- [ENUNCIADO DO EXERCÍCIO]:
Transcreva na íntegra, sem qualquer alteração, o texto sobre a carreira de Miró.

- [TEXTO DE LEITURA]:
Conquista de uma Linguagem Própria
                Com o regresso a Barcelona, em 1942, Miró encerra o turbulento período da Guerra Civil e da Segunda Guerra Mundial. A sua carreira orienta-se definitivamente a partir da exposição em Nova Iorque, que difunde a sua fama nos Estados Unidos, ao mesmo tempo que a sua escrita pictórica amadurece numa linguagem pessoal que vinha a ser moldada desde os anos 20. As Constelações serviram para fazer de todo o espaço do quadro uma superfície unitária integrando figura e fundo. Desde 1945 o seu vocabulário pessoal está perfeitamente codificado e nas pinturas desta época destaca-se a ligação dos fundos, nos quais a cor se integra com a textura do suporte definindo um espaço especificamente pictórico, ou autónomo.

Últimos anos
                Os últimos anos da carreira de Miró caracterizam-se pela abundante utilização do preto e pela despreocupação na aplicação da pintura sobre a tela, dando lugar a pingos e salpicadelas contínuas. A partir dos anos 70 as exposições sobre a sua obra sucedem-se a um ritmo crescente: a sua figura é reconhecida e valorizada em todo o mundo. A instantaneidade que segue nos seus quadros é inimitável, os temas a que alude sempre – terra, céu, mulher, pássaros – são já clássicos no século XX, expressos por meios – simplicidade na composição, traço seguro, cores essencialmente primárias – cuja universalidade demonstra a sua utilização posterior em âmbitos diferentes, como o do desenho gráfico publicitário.
         Na sua última fase parecia predominar a ausência de cor nos seus trabalhos, dedicando grande espaço ao preto e ao branco. Pensa-se que isso se deva a problemas visuais, comuns em idades muito avançadas.

- [EXCERTOS DE DADOS]:
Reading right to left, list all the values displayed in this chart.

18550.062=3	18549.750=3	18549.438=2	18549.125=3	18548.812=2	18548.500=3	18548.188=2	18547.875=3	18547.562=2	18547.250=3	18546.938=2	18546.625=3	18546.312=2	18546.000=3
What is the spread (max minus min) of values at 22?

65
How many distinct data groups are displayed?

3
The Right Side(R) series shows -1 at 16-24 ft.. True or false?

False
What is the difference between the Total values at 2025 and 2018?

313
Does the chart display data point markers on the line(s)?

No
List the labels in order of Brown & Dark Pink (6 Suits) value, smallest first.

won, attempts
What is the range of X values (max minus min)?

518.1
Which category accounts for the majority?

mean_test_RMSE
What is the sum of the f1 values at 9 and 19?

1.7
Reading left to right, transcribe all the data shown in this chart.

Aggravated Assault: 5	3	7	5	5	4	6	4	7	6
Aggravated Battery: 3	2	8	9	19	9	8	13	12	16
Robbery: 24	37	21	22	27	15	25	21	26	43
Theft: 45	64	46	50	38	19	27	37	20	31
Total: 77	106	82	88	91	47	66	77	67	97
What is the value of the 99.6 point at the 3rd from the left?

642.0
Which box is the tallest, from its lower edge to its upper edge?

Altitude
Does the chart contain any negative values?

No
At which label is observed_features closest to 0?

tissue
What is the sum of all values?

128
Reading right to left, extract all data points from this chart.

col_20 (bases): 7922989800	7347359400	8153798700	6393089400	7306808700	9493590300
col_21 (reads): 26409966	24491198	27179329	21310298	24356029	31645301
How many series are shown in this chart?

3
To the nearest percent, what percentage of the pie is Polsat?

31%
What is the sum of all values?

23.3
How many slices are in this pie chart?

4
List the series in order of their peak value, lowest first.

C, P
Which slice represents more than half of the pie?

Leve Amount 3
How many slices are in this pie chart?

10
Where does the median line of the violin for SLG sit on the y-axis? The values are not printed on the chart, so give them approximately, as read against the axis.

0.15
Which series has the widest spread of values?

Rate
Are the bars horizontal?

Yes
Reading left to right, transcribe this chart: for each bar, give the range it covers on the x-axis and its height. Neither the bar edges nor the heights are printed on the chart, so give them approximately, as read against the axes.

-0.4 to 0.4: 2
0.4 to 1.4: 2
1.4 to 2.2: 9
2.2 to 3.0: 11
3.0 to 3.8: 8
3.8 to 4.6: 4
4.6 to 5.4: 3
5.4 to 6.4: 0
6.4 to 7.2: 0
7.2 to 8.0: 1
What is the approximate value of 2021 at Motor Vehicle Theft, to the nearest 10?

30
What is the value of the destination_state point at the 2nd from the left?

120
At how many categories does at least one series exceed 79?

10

- [RESPOSTA DO EXERCÍCIO]:
Conquista de uma Linguagem Própria
                Com o regresso a Barcelona, em 1942, Miró encerra o turbulento período da Guerra Civil e da Segunda Guerra Mundial. A sua carreira orienta-se definitivamente a partir da exposição em Nova Iorque, que difunde a sua fama nos Estados Unidos, ao mesmo tempo que a sua escrita pictórica amadurece numa linguagem pessoal que vinha a ser moldada desde os anos 20. As Constelações serviram para fazer de todo o espaço do quadro uma superfície unitária integrando figura e fundo. Desde 1945 o seu vocabulário pessoal está perfeitamente codificado e nas pinturas desta época destaca-se a ligação dos fundos, nos quais a cor se integra com a textura do suporte definindo um espaço especificamente pictórico, ou autónomo.

Últimos anos
                Os últimos anos da carreira de Miró caracterizam-se pela abundante utilização do preto e pela despreocupação na aplicação da pintura sobre a tela, dando lugar a pingos e salpicadelas contínuas. A partir dos anos 70 as exposições sobre a sua obra sucedem-se a um ritmo crescente: a sua figura é reconhecida e valorizada em todo o mundo. A instantaneidade que segue nos seus quadros é inimitável, os temas a que alude sempre – terra, céu, mulher, pássaros – são já clássicos no século XX, expressos por meios – simplicidade na composição, traço seguro, cores essencialmente primárias – cuja universalidade demonstra a sua utilização posterior em âmbitos diferentes, como o do desenho gráfico publicitário.
         Na sua última fase parecia predominar a ausência de cor nos seus trabalhos, dedicando grande espaço ao preto e ao branco. Pensa-se que isso se deva a problemas visuais, comuns em idades muito avançadas.